Search for student board member delayed
Chesapeake Bay Foundation elects chairman of trustees; 19 babies born during storm
An information night for high school juniors designed to kick off the process of selecting the next student member of the Board of Education was postponed last week.
Anne Arundel County's student member on the Board of Education is the only one in the nation on a local board who has full voting rights.
The nomination process will open on the date of the rescheduled information night — it had not been set as of midweek — and end Feb. 24. Applications from candidates are due by 4 p.m. March 4.
Other key dates in the process include applicant interviews and selection of three finalists on March 8, a Meet the Candidates Night on March 30 and the April 15 election of the new student board member.
The candidate elected by the Chesapeake Regional Association of Student Councils will have his or her name forwarded to Gov. Larry Hogan, who must make the appointment.
New chairman of trustees selected for Chesapeake Bay Foundation
Harry Lester has been elected the chairman of the board of trustees at the Chesapeake Bay Foundation, the organization announced Tuesday.
Lester, of Virginia Beach, Va., is the president of the Slover Library Foundation and a former president of Eastern Virginia Medical School. He served on the foundation's board from 2004 to 2009 and again from 2013 to the present, the organization said.
Lester said his priorities include implementing the Chesapeake Clean Water Blueprint, restoring clean water to the bay's watershed and mitigating the effects of climate change.
“There are many challenges facing the Chesapeake Bay,” Lester said.
“I look forward to working with the board and staff to implement bold actions that will move bay restoration forward.”
19 ‘blizzard babies' born at medical center in Annapolis
Tori Mason wasn't interested in making a “big fuss” about going into labor; she just wanted to get to the hospital. Because of the blizzard that brought record-setting snowfall to Annapolis, she had to ride to the hospital in a firetruck.
She made it. Mason's daughter, Amberly, was one of the 19 babies born during the winter storm at Anne Arundel Medical Center.
Fifteen babies were born there between 3 p.m. Jan. 22 and 11:59 p.m. Jan. 23. Four more arrived between 12:01 and 7 a.m. last Sunday, according to hospital spokeswoman Patricia Ruschaupt.

..........

> **TASK INSTRUCTIONS**
#1 Retype the part of the news briefs above that begins at the words "Search for student" and stops after the words "full voting rights.".
#2 Using the news briefs above, state whether each statement agrees with them. Answer yes or no and quote the deciding words.
(a) Applications from student board candidates are due by 4 p.m. March 4.
(b) Harry Lester has served on the Chesapeake Bay Foundation's board without a break since 2004.
(c) All 19 babies born during the storm at Anne Arundel Medical Center arrived by 11:59 p.m. Jan. 23.

> **ENTRIES SUPPLIED**
..........

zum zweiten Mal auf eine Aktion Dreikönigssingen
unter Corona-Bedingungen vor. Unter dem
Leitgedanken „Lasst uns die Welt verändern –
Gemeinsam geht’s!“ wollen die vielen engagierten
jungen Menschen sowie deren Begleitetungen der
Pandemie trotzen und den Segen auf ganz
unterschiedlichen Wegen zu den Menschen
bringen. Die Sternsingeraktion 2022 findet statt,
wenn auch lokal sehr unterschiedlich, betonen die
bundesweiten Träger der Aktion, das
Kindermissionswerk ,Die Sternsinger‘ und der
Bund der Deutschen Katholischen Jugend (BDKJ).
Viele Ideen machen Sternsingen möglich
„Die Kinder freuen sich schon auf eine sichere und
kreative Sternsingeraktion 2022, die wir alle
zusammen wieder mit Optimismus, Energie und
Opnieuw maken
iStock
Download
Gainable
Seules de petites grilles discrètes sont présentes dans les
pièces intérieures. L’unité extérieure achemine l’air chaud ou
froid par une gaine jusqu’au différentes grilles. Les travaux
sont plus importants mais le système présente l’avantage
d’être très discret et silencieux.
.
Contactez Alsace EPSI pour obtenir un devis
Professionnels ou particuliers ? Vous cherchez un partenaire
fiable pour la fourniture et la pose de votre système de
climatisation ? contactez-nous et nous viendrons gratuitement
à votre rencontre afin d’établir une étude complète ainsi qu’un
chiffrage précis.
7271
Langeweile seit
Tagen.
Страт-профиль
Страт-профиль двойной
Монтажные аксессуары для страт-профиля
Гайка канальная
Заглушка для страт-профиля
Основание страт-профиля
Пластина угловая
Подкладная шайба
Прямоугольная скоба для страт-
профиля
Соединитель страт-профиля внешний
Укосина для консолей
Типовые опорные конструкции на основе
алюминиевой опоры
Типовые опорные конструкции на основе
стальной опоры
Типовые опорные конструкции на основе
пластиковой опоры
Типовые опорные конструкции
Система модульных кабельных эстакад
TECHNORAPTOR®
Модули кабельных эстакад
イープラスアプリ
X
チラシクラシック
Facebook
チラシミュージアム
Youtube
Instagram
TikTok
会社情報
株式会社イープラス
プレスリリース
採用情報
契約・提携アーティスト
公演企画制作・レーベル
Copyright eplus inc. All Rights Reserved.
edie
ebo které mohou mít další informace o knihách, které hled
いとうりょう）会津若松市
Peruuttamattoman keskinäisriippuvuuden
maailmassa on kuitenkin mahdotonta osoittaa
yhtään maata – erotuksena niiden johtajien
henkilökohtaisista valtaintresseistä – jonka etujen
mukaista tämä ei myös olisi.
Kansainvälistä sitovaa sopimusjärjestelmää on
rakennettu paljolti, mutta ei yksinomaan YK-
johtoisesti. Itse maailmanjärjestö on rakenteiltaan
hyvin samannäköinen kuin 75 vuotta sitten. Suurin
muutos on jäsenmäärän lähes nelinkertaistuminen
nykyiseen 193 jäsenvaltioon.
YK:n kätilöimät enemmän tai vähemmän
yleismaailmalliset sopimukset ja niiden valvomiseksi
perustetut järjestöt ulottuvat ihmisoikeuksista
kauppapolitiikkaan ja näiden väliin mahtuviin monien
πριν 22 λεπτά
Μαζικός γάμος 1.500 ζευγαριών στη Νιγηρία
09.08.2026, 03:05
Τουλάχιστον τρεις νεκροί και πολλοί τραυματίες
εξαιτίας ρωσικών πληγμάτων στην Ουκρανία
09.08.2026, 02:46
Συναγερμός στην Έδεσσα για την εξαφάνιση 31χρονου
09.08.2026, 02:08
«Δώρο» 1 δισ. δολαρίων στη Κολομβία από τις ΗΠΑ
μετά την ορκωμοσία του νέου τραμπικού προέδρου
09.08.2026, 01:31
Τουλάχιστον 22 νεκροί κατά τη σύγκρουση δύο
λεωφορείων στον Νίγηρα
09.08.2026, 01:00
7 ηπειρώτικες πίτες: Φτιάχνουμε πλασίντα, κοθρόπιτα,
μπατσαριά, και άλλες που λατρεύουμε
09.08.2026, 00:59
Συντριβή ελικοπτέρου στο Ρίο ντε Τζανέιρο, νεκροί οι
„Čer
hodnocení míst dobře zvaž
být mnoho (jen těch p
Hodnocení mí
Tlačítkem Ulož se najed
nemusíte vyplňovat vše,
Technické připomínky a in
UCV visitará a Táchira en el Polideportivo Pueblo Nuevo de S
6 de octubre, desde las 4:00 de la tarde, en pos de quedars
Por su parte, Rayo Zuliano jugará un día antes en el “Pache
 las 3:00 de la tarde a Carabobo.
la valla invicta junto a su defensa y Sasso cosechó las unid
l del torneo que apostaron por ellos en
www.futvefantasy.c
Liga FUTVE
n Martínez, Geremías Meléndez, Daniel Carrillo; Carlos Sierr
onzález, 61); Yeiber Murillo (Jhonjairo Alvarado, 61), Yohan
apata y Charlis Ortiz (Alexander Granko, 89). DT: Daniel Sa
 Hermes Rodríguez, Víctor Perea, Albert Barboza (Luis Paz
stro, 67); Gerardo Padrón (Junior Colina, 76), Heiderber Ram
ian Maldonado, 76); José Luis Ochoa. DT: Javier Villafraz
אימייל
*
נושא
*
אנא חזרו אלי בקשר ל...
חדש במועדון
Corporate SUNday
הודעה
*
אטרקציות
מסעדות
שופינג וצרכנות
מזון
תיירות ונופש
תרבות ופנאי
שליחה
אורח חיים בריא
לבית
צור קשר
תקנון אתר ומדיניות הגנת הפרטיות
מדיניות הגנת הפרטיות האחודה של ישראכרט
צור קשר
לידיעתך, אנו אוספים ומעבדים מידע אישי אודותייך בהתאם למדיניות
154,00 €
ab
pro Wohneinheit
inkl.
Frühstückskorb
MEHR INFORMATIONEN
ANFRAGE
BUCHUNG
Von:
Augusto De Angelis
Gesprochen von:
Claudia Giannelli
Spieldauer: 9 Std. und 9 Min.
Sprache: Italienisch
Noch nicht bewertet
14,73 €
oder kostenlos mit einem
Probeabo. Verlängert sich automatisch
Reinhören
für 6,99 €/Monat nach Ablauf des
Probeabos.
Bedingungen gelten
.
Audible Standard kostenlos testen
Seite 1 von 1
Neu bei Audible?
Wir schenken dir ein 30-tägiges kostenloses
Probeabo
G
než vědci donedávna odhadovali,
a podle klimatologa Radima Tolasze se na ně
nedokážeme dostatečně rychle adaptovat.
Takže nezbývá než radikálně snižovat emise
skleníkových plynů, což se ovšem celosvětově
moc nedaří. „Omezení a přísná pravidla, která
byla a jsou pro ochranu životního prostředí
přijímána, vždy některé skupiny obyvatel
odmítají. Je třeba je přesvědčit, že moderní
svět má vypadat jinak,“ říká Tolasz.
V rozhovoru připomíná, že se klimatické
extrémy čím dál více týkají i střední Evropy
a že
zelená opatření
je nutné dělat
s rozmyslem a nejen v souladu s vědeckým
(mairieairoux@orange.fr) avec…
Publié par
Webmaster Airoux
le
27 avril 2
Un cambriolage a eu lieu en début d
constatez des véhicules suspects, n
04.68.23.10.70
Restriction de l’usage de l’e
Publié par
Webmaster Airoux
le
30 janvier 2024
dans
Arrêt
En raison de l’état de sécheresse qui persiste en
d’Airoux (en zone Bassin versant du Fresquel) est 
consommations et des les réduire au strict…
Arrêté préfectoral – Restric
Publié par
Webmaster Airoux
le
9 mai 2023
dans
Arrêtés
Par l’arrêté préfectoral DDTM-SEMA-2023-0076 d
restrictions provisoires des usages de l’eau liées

..........

> **RESPONSES BY TASK**
#1
Search for student board member delayed
Chesapeake Bay Foundation elects chairman of trustees; 19 babies born during storm
An information night for high school juniors designed to kick off the process of selecting the next student member of the Board of Education was postponed last week.
Anne Arundel County's student member on the Board of Education is the only one in the nation on a local board who has full voting rights.

#2
(a) Yes: "Applications from candidates are due by 4 p.m. March 4."
(b) No: "He served on the foundation's board from 2004 to 2009 and again from 2013 to the present"
(c) No: "Four more arrived between 12:01 and 7 a.m. last Sunday"